Mark snickered ostentatiously at that, and Boyce, who had dropped out of sports and grown a jawline beard to go with his red-rimmed, lunchtime beer drinker’s eyes, snickered too. “I bet decorating cupcakes makes you happy too,” Mark said.
“Oh, yeah,” agreed Lawrence. “I love sprinkles the most.”
“Sprinkles,” Mark snickered. “Lawrence Man, where’s your sister?”
Lawrence rolled his tongue around the corner of his mouth in reflexive synch with his rolling of the pizza dough, much as a dog kicks when his paddle point is petted. As with all repetitive manual tas
ks, he rolled dough expertly. “She was accepted at Cal,” he said with a strained effort to talk while rolling. “But she wanted to live at home, with me.”
“Who wouldn’t want to live at home, with you?” sniggered Boyce.

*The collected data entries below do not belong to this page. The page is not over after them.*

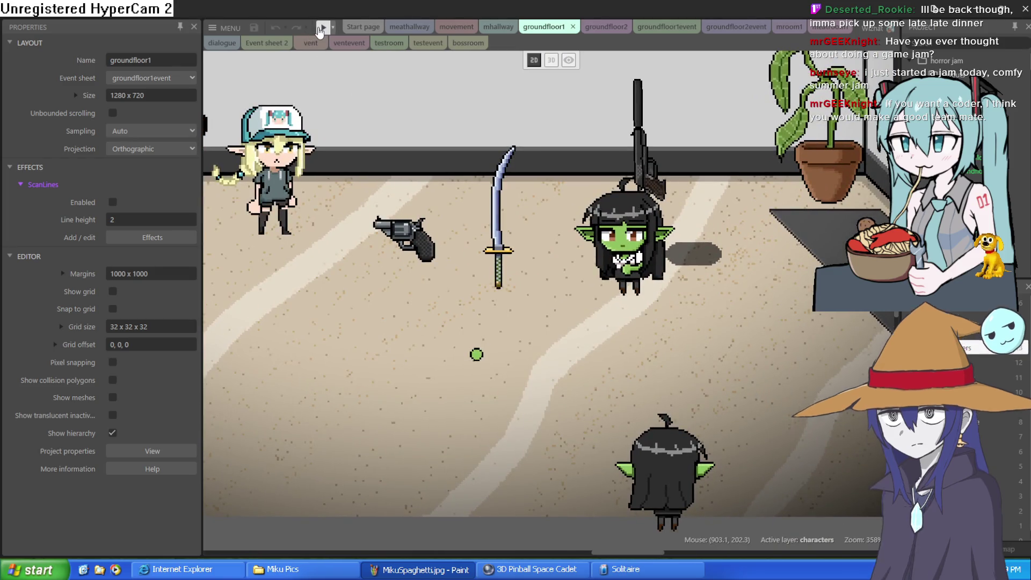
click(321, 29)
key(Left)
key(Right)
key(Left)
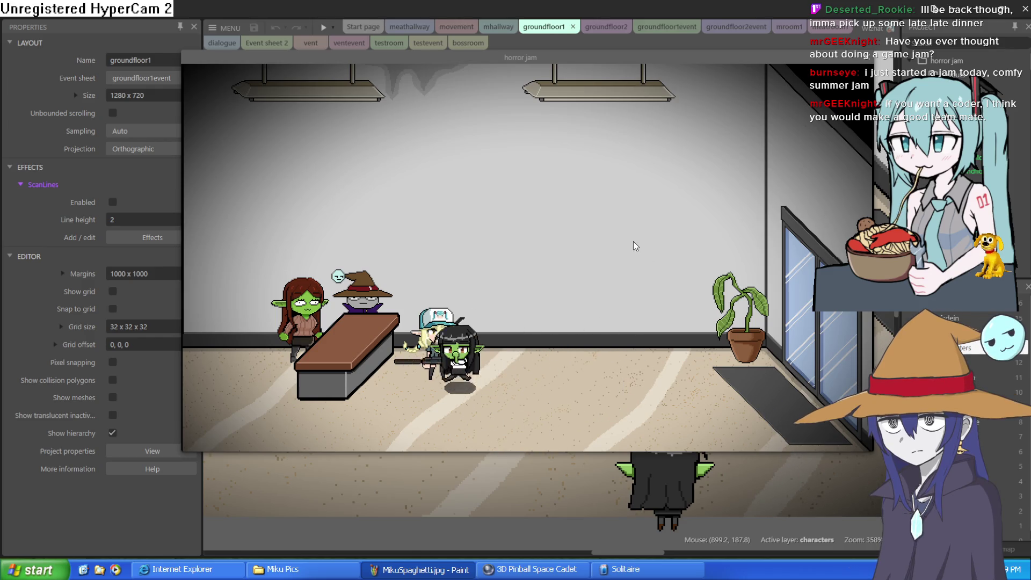
key(Down)
key(Left)
key(Up)
key(Down)
key(Left)
key(Left)
key(Left)
key(Right)
key(Right)
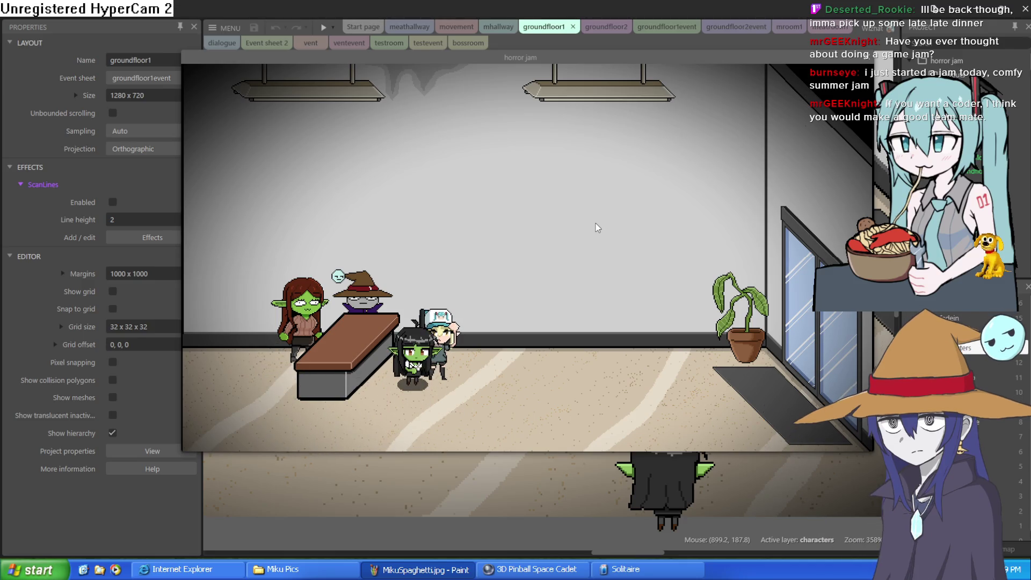
key(Right)
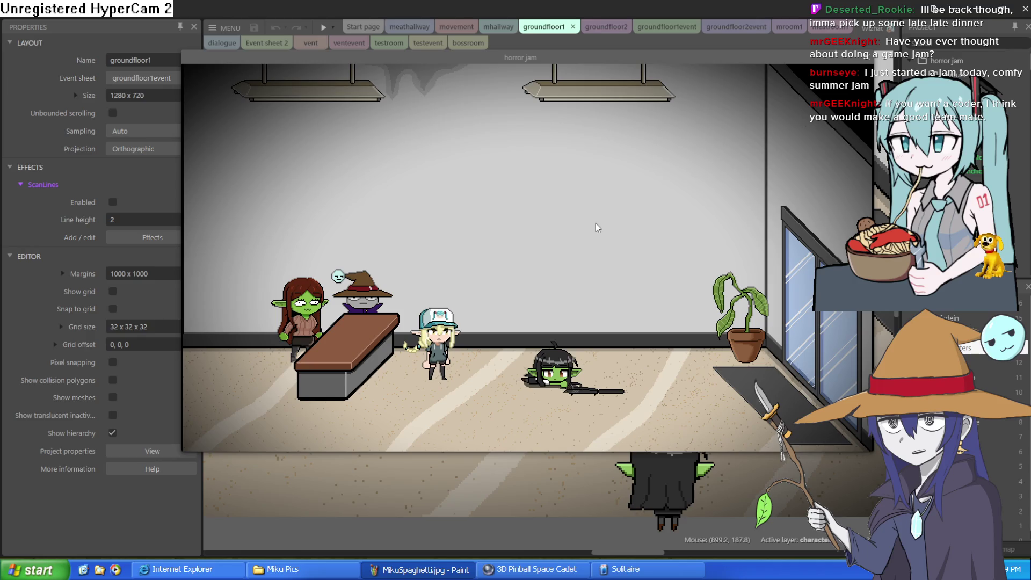
key(Left)
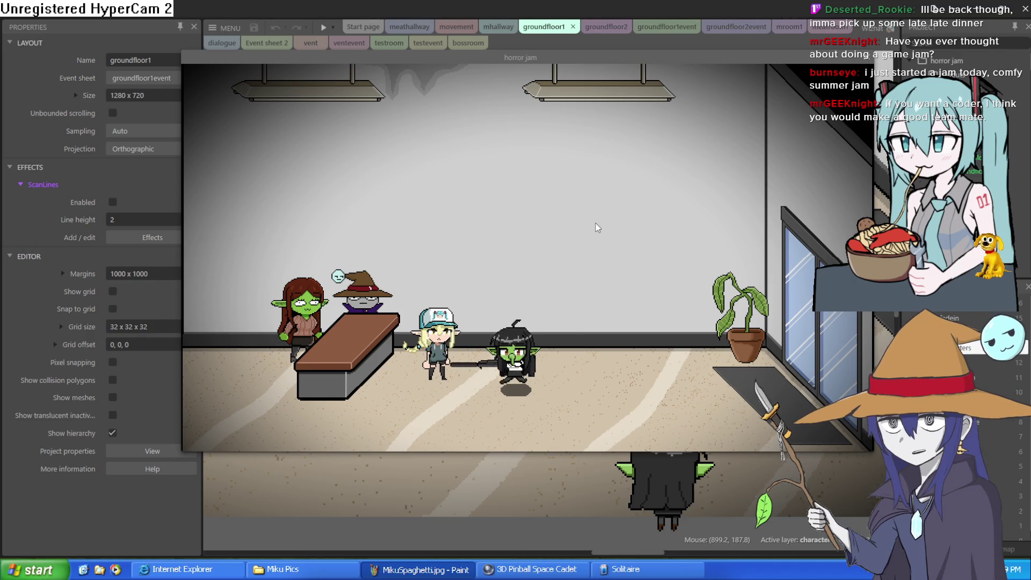
key(Down)
key(Right)
key(Down)
key(Left)
key(Left)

“Tell her hi from me,” said Mark with an anaconda arm around Lawrence’s shoulder.
They left him alone for the day and the week.
“Did you tell your sister hi from me?” Mark asked.
Lawrence was intent on shaping the tail of a croissant, his tongue sticking out the side of his mouth. Mark backhanded him hard on the arm. “Did you?”
“Huh?” asked Lawrence. “Yeah. I said hi.”
“And?” The demand in Mark’s stare would have been understood by most guys but was wasted on Lawrence. “What’d she say?”
“She said not to get too close to that guy. But I don’t think the cooking table’s too crowded.”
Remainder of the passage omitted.